We need more films like this.


----------



## Vladd67 (Sep 28, 2021)

Vince W said:


> Basil Poledouris' entire score of Conan the Barbarian is marvellous. One of the best, IMO.
> 
> I remember seeing the first time at 13 and thinking, 'Conan was never a slave' but rolled with it. There were so many memorable scenes in the film I can't single one out as my favourite. It's a case where the sum is greater than its parts.





			
				Wikipedia said:
			
		

> The 1997 film _Kull the Conqueror_ starred Kevin Sorbo in the title role. The film was originally intended to be a Conan film and some elements of this remain.[10][11] The story's basis and several names can be directly traced to the Conan story "The Hour of the Dragon".
> 
> The 1982 _Conan the Barbarian_ film starring Arnold Schwarzenegger borrowed many elements from Howard's Kull stories. The main villain Thulsa Doom was from the Kull series, as was the serpent cult.[12] Conan's early life as a slave and gladiator in the movie borrows heavily from Kull's origin story and only shares minor details with Conan's literary origins; Conan was never a slave or a gladiator in Howard's stories, and left Cimmeria on his own will.{/quote}


----------



## BAYLOR (Oct 2, 2021)

The Kull film we got was not a very good.  It would have been better had Sorbo played Conan instead of Kull, that way , we might have gotten a more faithful adoption of* Conan The Hour of the Dragon.  *


----------



## BAYLOR (Nov 21, 2021)

Last word was Netflex was working on a Conan tv series.


----------



## Vince W (Nov 21, 2021)

Netflix? Pass. They wouldn't have the bottle to do it properly.


----------



## BAYLOR (Nov 21, 2021)

Vince W said:


> Netflix? Pass. They wouldn't have the bottle to do it properly.



Id still be curious to see what they come up with.


----------



## Vince W (Nov 21, 2021)

BAYLOR said:


> Id still be curious to see what they come up with.

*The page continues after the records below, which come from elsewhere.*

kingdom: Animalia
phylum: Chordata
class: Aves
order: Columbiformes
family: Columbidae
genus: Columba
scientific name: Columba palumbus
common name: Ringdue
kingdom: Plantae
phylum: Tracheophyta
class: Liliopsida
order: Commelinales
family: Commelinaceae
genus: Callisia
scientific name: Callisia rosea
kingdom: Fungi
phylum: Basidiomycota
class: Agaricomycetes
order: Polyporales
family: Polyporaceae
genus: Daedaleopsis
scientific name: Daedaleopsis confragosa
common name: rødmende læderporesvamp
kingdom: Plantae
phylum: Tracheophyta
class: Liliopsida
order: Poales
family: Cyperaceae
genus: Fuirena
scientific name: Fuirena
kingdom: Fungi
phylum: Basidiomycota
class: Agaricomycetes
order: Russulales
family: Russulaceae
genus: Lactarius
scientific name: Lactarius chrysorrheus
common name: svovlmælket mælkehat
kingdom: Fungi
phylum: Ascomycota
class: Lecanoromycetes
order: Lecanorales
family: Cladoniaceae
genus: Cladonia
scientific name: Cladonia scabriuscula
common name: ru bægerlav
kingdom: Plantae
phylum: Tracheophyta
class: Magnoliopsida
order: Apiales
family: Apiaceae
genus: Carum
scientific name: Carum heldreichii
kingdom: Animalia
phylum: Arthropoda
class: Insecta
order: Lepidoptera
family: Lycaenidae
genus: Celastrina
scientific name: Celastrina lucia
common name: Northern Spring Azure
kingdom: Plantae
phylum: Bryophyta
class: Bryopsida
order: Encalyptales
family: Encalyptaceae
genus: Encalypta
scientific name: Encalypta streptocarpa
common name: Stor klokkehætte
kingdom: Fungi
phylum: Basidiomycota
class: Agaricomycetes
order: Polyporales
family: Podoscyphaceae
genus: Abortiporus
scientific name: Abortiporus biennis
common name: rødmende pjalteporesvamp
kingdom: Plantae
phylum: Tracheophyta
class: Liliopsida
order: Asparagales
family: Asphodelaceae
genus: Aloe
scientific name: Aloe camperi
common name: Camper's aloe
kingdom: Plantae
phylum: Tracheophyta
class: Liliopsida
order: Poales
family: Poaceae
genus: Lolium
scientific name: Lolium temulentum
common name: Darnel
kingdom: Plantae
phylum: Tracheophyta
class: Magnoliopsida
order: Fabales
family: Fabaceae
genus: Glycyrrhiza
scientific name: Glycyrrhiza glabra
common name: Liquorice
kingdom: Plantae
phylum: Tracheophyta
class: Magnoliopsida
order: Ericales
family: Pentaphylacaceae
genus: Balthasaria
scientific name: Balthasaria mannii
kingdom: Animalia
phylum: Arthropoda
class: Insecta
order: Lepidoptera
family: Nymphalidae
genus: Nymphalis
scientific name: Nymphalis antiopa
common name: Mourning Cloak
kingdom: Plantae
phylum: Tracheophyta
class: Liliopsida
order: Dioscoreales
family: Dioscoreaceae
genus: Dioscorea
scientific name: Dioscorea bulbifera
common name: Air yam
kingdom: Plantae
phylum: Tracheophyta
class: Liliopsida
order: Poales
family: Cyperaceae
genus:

I can't even imagine how bad it will be.












Oh, wait, I guess I can.


----------



## BAYLOR (Nov 21, 2021)

Vince W said:


> I can't even imagine how bad it will be.
> 
> 
> 
> ...



I wish Conan the Adventurer had been done by the people who gave Us  Hercules and Xena . At lest it would have been entertaining and who knows ? Maybe a crossover episode or two with that shows.


----------



## KiraAnn (Dec 3, 2021)

I’m going out on a limb and say I preferred Arnold’s second Conan movie to the first. Reason is that the first movie is based on the bastardized Conan books that came out in the late 60’s and not on Howard’s original stories. The second is just a generic D&D romp.


----------



## Vince W (Dec 3, 2021)

Red Sonja had better Conan than Conan the Destroyer.


----------



## BAYLOR (Dec 6, 2021)

Vince W said:


> Red Sonja had better Conan than Conan the Destroyer.



Except that Arnold was playing Lord Caladin who was Conan In name only.  The story and script was not very good , nor was the action and I couldn't stand the annoying kid emperor .  The actress that played Red Sonja's sister would have made a far better Red Sonja than what we got. Brigette had no acting range whatsoever .


----------



## BAYLOR (Dec 6, 2021)

KiraAnn said:


> I’m going out on a limb and say I preferred Arnold’s second Conan movie to the first. Reason is that the first movie is based on the bastardized Conan books that came out in the late 60’s and not on Howard’s original stories. The second is just a generic D&D romp.



Im not a fan of the  second movie   .  I didn't like their version of Toth Amon who looked and acted  nothing like the character . As for the Monster they fought  at the end , Pathetic , it  looked like a  third rate bargain basement version of Cthulhu knockoff . In terms of story, script   and production , they could have done far better than they did.    Arnold was Arnold  and Mako, Conan sidekick  and Grace Jones , Sarah Douglas were  fun , but Wilt couldn't act.  As for the whiney Princess , I had hoped that the monster would eat her.


----------